Brady Touts Tax Cut, Calls for Program to Tie Welfare to Job Training

U.S. House Ways and Means Committee Chairman Kevin Brady (R-The Woodlands), who helped write and actively promoted the tax cut bill approved in Congress last month, told the San Antonio Chamber of Commerce that the measure will a major boost to the Texas economy, News Radio 1200 WOAI reports.

"We will create, its estimated, 81,000 new jobs here in Texas, good paying jobs, because of this tax cut," Brady said.  "A lot of it because it really targets those industries that drive our economies."

Brady said the tax bill is a major boost for businesses, especially small businesses, through provisions that, for example, allow the purchase of equipment to be written off as an expense.  The said the bill also encourages companies to return cash which is parked overseas for tax purposes to the U.S. and put to work growing the business.

"Before this tax bill was approved, do you know where we were internationally when it came to tax laws that helped businesses?" Brady asked.  "We were 31st out of 35 nations and falling.

"He said the tax bill will not only allow U.S. companies not to be punished by an outdated tax code, but he said there are several measures in the law, which he said 'haven't been reported' which will be a major benefit to working families.

He cited raising the ceiling for qualifying for the child care tax credit.
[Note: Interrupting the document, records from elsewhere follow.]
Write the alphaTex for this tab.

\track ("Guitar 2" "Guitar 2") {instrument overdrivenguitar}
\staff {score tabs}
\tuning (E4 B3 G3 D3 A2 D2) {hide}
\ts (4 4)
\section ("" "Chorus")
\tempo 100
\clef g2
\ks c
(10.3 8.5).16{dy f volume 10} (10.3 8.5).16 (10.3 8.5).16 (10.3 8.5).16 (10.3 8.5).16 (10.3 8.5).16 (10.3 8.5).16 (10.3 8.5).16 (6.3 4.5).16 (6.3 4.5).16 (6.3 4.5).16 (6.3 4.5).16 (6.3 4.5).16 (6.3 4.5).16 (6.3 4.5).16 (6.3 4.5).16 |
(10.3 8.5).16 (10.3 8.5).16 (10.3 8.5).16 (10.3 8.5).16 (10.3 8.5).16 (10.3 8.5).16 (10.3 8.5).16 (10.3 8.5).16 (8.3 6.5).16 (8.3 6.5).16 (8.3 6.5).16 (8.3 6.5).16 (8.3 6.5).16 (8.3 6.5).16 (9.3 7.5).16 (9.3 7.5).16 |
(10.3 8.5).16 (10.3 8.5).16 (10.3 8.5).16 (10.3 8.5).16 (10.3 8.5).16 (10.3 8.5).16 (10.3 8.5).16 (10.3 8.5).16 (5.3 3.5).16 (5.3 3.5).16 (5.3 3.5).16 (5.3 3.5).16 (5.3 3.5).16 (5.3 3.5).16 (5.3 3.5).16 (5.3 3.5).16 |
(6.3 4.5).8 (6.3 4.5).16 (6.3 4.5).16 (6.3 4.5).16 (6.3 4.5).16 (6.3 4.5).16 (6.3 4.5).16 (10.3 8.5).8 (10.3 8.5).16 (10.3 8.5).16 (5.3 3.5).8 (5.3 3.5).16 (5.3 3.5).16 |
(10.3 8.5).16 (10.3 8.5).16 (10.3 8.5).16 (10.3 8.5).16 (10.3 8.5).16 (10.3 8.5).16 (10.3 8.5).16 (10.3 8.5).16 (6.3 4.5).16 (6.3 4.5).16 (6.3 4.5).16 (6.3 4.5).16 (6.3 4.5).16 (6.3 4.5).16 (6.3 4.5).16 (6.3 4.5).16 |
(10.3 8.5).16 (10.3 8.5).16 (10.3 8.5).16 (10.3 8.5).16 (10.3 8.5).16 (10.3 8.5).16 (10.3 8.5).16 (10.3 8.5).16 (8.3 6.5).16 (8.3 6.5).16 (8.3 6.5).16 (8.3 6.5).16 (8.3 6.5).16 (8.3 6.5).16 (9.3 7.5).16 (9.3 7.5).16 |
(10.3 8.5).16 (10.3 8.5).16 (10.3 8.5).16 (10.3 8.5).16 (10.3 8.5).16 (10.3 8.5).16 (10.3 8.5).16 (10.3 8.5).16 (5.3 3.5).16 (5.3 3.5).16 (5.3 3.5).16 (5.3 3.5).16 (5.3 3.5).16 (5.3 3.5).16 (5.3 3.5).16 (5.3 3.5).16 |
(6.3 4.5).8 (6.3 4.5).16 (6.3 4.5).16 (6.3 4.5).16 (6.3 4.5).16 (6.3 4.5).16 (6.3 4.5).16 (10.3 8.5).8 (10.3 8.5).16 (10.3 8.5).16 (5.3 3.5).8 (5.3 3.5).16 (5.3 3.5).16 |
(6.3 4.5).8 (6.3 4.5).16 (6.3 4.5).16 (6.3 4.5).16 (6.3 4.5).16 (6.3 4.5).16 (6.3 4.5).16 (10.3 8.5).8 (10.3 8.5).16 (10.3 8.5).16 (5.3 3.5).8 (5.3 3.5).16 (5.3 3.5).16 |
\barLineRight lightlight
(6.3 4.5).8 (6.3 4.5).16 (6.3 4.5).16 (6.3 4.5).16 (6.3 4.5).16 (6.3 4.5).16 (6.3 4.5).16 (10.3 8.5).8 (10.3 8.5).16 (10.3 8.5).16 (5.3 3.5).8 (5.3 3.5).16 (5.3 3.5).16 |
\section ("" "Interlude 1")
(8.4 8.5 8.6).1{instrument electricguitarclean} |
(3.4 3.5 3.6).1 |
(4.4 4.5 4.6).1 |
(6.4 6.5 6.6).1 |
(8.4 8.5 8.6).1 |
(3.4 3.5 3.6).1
"The old tax code started to phase out that help when you had a family making $110,000, that's two teachers," Brady said.  "One thing the media doesn't cover is the new tax code raises that to $400,000."

But Brady said work is not done.  He said one area where Congress now has to move is to make sure there are plenty of trained workers who are able to take the new jobs that will be created by the adjustments to the tax code.

He said one way that can be done is through a 'smart' immigration policy, but he said the main place where new workers will come from are from people who don't currently have the skills needed for the 21st Century workplace, many of them are currently receiving welfare, food stamps, and other government benefits.

"We think expecting and requiring work or training or volunteering in exchange for benefits is good for the workers," he said.

Brady said there are 'millions' of American citizens, including men in the prime working age, who ave 'disappeared from the work force,' and a program to tie continued welfare benefits to getting training and becoming eligible for the jobs that are being created would help them, and would also help the U.S. economy.